Robust demand from across Asia and Africa sent Indian rice export prices to a three-year peak this week, while Vietnamese exporters struggled to ship due to high freight prices fuelled by a container shortage.

Top exporter India's 5 percent broken parboiled variety were quoted at $402-$408 per tonne, its highest since May 2018.

"Along with traditional buyers, China and Vietnam are also buying from India. There's huge demand," said an exporter based at Kakinada in the southern state of Andhra Pradesh.

Andhra Pradesh will use a deepwater port to export rice for the first time in decades amid a global grain shortage, according to a government order seen by Reuters, which could raise shipments this year by a fifth.

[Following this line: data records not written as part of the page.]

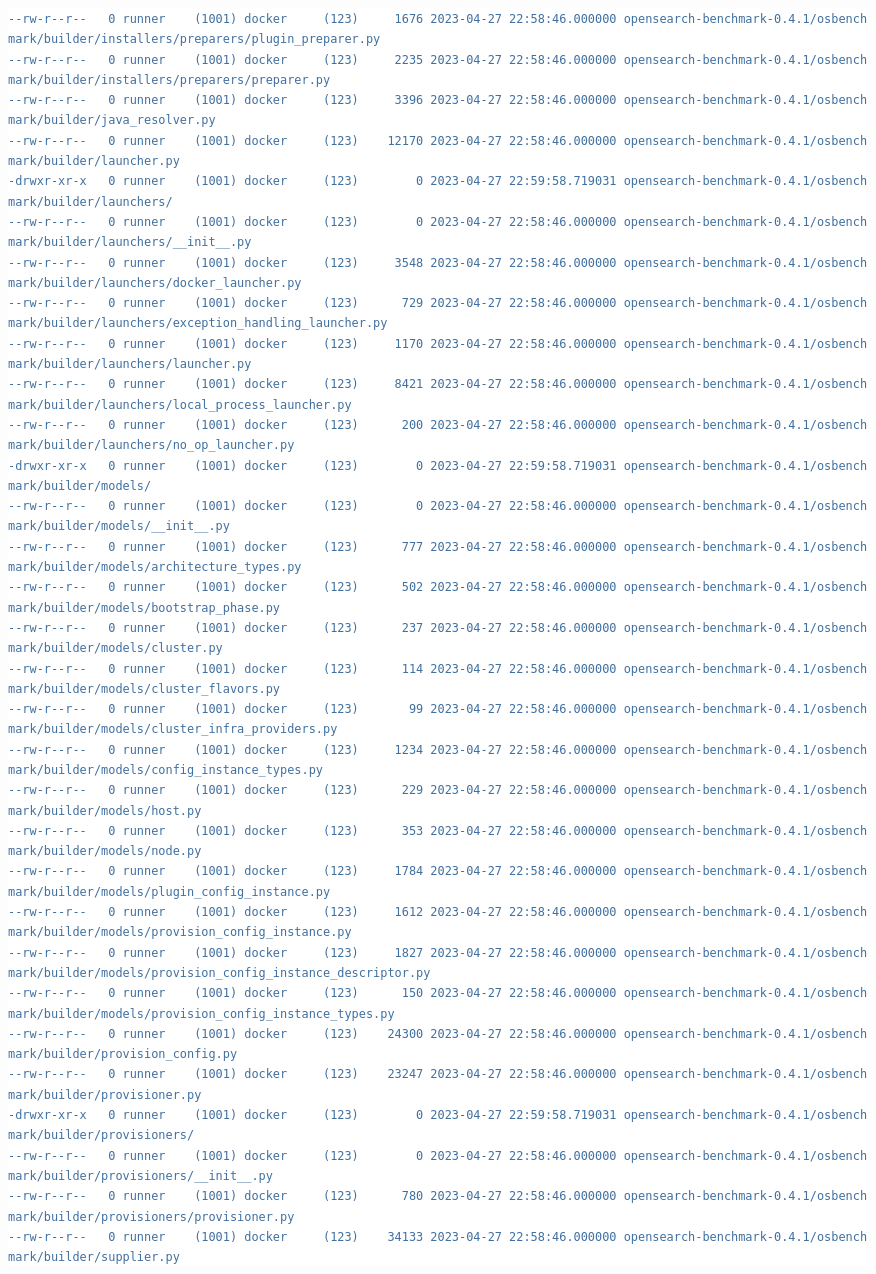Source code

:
```diff
--rw-r--r--   0 runner    (1001) docker     (123)     1676 2023-04-27 22:58:46.000000 opensearch-benchmark-0.4.1/osbenchmark/builder/installers/preparers/plugin_preparer.py
--rw-r--r--   0 runner    (1001) docker     (123)     2235 2023-04-27 22:58:46.000000 opensearch-benchmark-0.4.1/osbenchmark/builder/installers/preparers/preparer.py
--rw-r--r--   0 runner    (1001) docker     (123)     3396 2023-04-27 22:58:46.000000 opensearch-benchmark-0.4.1/osbenchmark/builder/java_resolver.py
--rw-r--r--   0 runner    (1001) docker     (123)    12170 2023-04-27 22:58:46.000000 opensearch-benchmark-0.4.1/osbenchmark/builder/launcher.py
-drwxr-xr-x   0 runner    (1001) docker     (123)        0 2023-04-27 22:59:58.719031 opensearch-benchmark-0.4.1/osbenchmark/builder/launchers/
--rw-r--r--   0 runner    (1001) docker     (123)        0 2023-04-27 22:58:46.000000 opensearch-benchmark-0.4.1/osbenchmark/builder/launchers/__init__.py
--rw-r--r--   0 runner    (1001) docker     (123)     3548 2023-04-27 22:58:46.000000 opensearch-benchmark-0.4.1/osbenchmark/builder/launchers/docker_launcher.py
--rw-r--r--   0 runner    (1001) docker     (123)      729 2023-04-27 22:58:46.000000 opensearch-benchmark-0.4.1/osbenchmark/builder/launchers/exception_handling_launcher.py
--rw-r--r--   0 runner    (1001) docker     (123)     1170 2023-04-27 22:58:46.000000 opensearch-benchmark-0.4.1/osbenchmark/builder/launchers/launcher.py
--rw-r--r--   0 runner    (1001) docker     (123)     8421 2023-04-27 22:58:46.000000 opensearch-benchmark-0.4.1/osbenchmark/builder/launchers/local_process_launcher.py
--rw-r--r--   0 runner    (1001) docker     (123)      200 2023-04-27 22:58:46.000000 opensearch-benchmark-0.4.1/osbenchmark/builder/launchers/no_op_launcher.py
-drwxr-xr-x   0 runner    (1001) docker     (123)        0 2023-04-27 22:59:58.719031 opensearch-benchmark-0.4.1/osbenchmark/builder/models/
--rw-r--r--   0 runner    (1001) docker     (123)        0 2023-04-27 22:58:46.000000 opensearch-benchmark-0.4.1/osbenchmark/builder/models/__init__.py
--rw-r--r--   0 runner    (1001) docker     (123)      777 2023-04-27 22:58:46.000000 opensearch-benchmark-0.4.1/osbenchmark/builder/models/architecture_types.py
--rw-r--r--   0 runner    (1001) docker     (123)      502 2023-04-27 22:58:46.000000 opensearch-benchmark-0.4.1/osbenchmark/builder/models/bootstrap_phase.py
--rw-r--r--   0 runner    (1001) docker     (123)      237 2023-04-27 22:58:46.000000 opensearch-benchmark-0.4.1/osbenchmark/builder/models/cluster.py
--rw-r--r--   0 runner    (1001) docker     (123)      114 2023-04-27 22:58:46.000000 opensearch-benchmark-0.4.1/osbenchmark/builder/models/cluster_flavors.py
--rw-r--r--   0 runner    (1001) docker     (123)       99 2023-04-27 22:58:46.000000 opensearch-benchmark-0.4.1/osbenchmark/builder/models/cluster_infra_providers.py
--rw-r--r--   0 runner    (1001) docker     (123)     1234 2023-04-27 22:58:46.000000 opensearch-benchmark-0.4.1/osbenchmark/builder/models/config_instance_types.py
--rw-r--r--   0 runner    (1001) docker     (123)      229 2023-04-27 22:58:46.000000 opensearch-benchmark-0.4.1/osbenchmark/builder/models/host.py
--rw-r--r--   0 runner    (1001) docker     (123)      353 2023-04-27 22:58:46.000000 opensearch-benchmark-0.4.1/osbenchmark/builder/models/node.py
--rw-r--r--   0 runner    (1001) docker     (123)     1784 2023-04-27 22:58:46.000000 opensearch-benchmark-0.4.1/osbenchmark/builder/models/plugin_config_instance.py
--rw-r--r--   0 runner    (1001) docker     (123)     1612 2023-04-27 22:58:46.000000 opensearch-benchmark-0.4.1/osbenchmark/builder/models/provision_config_instance.py
--rw-r--r--   0 runner    (1001) docker     (123)     1827 2023-04-27 22:58:46.000000 opensearch-benchmark-0.4.1/osbenchmark/builder/models/provision_config_instance_descriptor.py
--rw-r--r--   0 runner    (1001) docker     (123)      150 2023-04-27 22:58:46.000000 opensearch-benchmark-0.4.1/osbenchmark/builder/models/provision_config_instance_types.py
--rw-r--r--   0 runner    (1001) docker     (123)    24300 2023-04-27 22:58:46.000000 opensearch-benchmark-0.4.1/osbenchmark/builder/provision_config.py
--rw-r--r--   0 runner    (1001) docker     (123)    23247 2023-04-27 22:58:46.000000 opensearch-benchmark-0.4.1/osbenchmark/builder/provisioner.py
-drwxr-xr-x   0 runner    (1001) docker     (123)        0 2023-04-27 22:59:58.719031 opensearch-benchmark-0.4.1/osbenchmark/builder/provisioners/
--rw-r--r--   0 runner    (1001) docker     (123)        0 2023-04-27 22:58:46.000000 opensearch-benchmark-0.4.1/osbenchmark/builder/provisioners/__init__.py
--rw-r--r--   0 runner    (1001) docker     (123)      780 2023-04-27 22:58:46.000000 opensearch-benchmark-0.4.1/osbenchmark/builder/provisioners/provisioner.py
--rw-r--r--   0 runner    (1001) docker     (123)    34133 2023-04-27 22:58:46.000000 opensearch-benchmark-0.4.1/osbenchmark/builder/supplier.py
```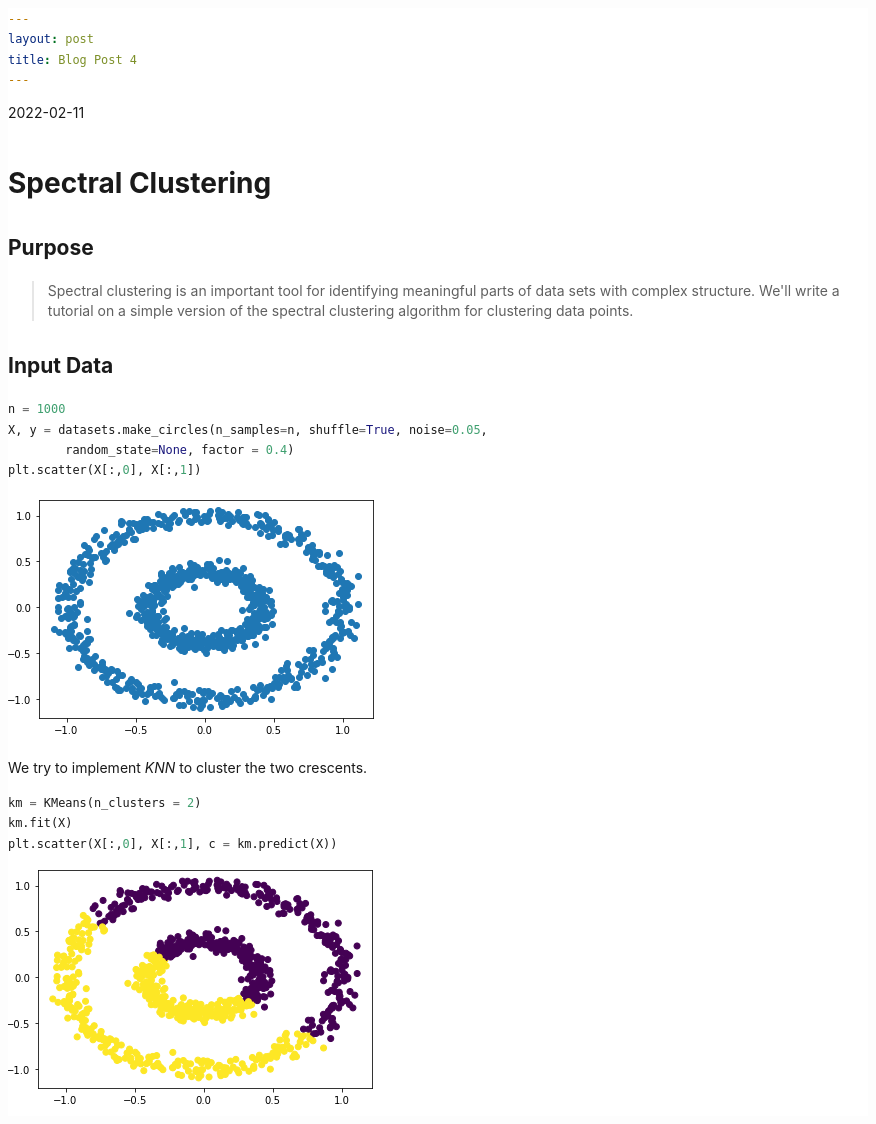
 ```yaml
---
layout: post
title: Blog Post 4
---
```



2022-02-11

# Spectral Clustering

## Purpose

> Spectral clustering is an important tool for identifying meaningful parts of data sets with complex structure. We'll write a tutorial on a simple version of the spectral clustering algorithm for clustering data points.

## Input Data

```python
n = 1000
X, y = datasets.make_circles(n_samples=n, shuffle=True, noise=0.05, 
        random_state=None, factor = 0.4)
plt.scatter(X[:,0], X[:,1])
```

![A1.png](https://raw.githubusercontent.com/xinyue-lily/xinyue-lily.github.io/master/images/A1.png)

We try to implement *KNN* to cluster the two crescents.

```python
km = KMeans(n_clusters = 2)
km.fit(X)
plt.scatter(X[:,0], X[:,1], c = km.predict(X))
```
![A2.png](https://raw.githubusercontent.com/xinyue-lily/xinyue-lily.github.io/master/images/A2.png)
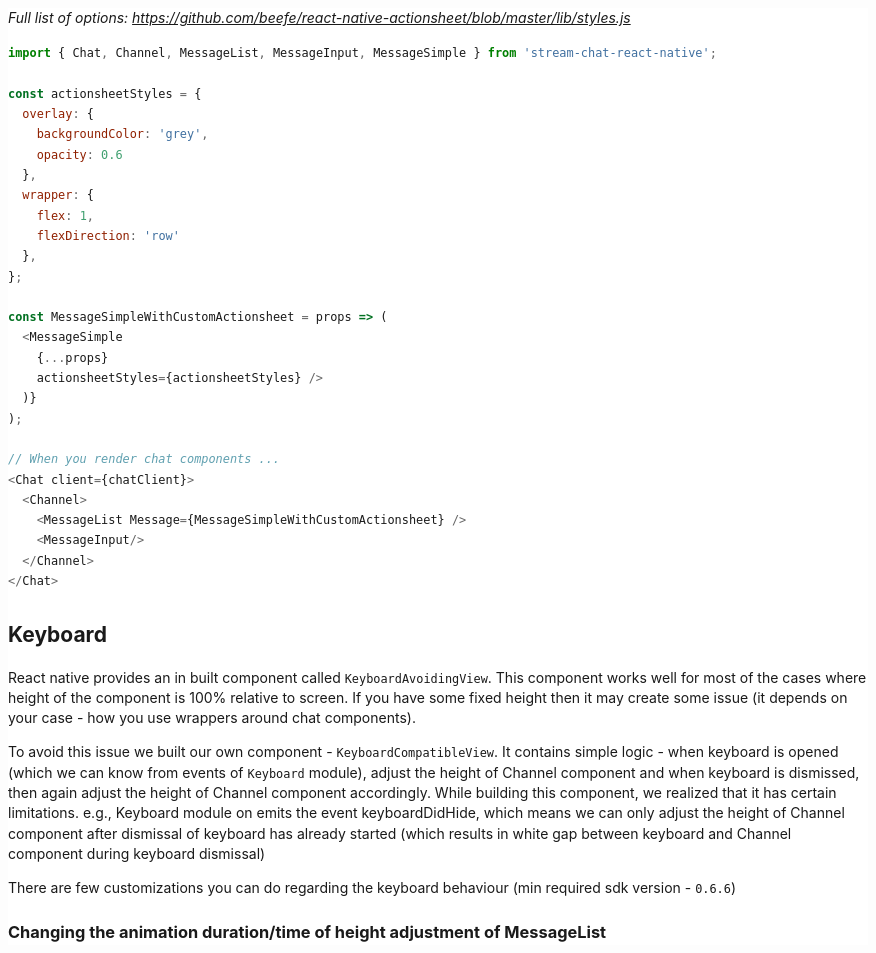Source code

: _Full list of options: https://github.com/beefe/react-native-actionsheet/blob/master/lib/styles.js_

```js
import { Chat, Channel, MessageList, MessageInput, MessageSimple } from 'stream-chat-react-native';

const actionsheetStyles = {
  overlay: {
    backgroundColor: 'grey',
    opacity: 0.6
  },
  wrapper: {
    flex: 1,
    flexDirection: 'row'
  },
};

const MessageSimpleWithCustomActionsheet = props => (
  <MessageSimple
    {...props}
    actionsheetStyles={actionsheetStyles} />
  )}
);

// When you render chat components ...
<Chat client={chatClient}>
  <Channel>
    <MessageList Message={MessageSimpleWithCustomActionsheet} />
    <MessageInput/>
  </Channel>
</Chat>

```

## Keyboard

React native provides an in built component called `KeyboardAvoidingView`. This component works well for most of the cases where height of the component is 100% relative to screen. If you have some fixed height then it may create some issue (it depends on your case - how you use wrappers around chat components).

To avoid this issue we built our own component - `KeyboardCompatibleView`. It contains simple logic - when keyboard is opened (which we can know from events of `Keyboard` module), adjust the height of Channel component and when keyboard is dismissed, then again adjust the height of Channel component accordingly. While building this component, we realized that it has certain limitations. e.g., Keyboard module on emits the event keyboardDidHide, which means we can only adjust the height of Channel component after dismissal of keyboard has already started (which results in white gap between keyboard and Channel component during keyboard dismissal)

There are few customizations you can do regarding the keyboard behaviour (min required sdk version - `0.6.6`)

### Changing the animation duration/time of height adjustment of MessageList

Neighbouring Bangladesh, which has been grappling with limited supply, also bought more than 110,000 tonnes from India with more on its way, a senior Food Ministry official said.

Meanwhile, Vietnam's 5 percent broken rice prices rose to $510-$515 per tonne from $505-510 last week on thin supply.

"Trade is very slow as most of us are already off for the Lunar New Year holiday, and buyers have suspended signing new contracts waiting for the new harvest," a trader based in the Mekong Delta province of An Giang said.

The harvest of the winter-spring crop, the largest of the year, will peak in late February or early March, traders said.

Shipments were also being hampered by high freight charges due to a container shortage.

"Shipments to regional ports have been facing delays, and we can't even book ships for European and African ports," a trader said.

Thailand's 5 percent broken rice prices jumped to their highest level since early April at $535-$564 per tonne, amid concerns over low supplies, while exporters eyed a tender from Iraq, traders said.

Iraq's trade ministry said it intended to procure rice from international suppliers this week.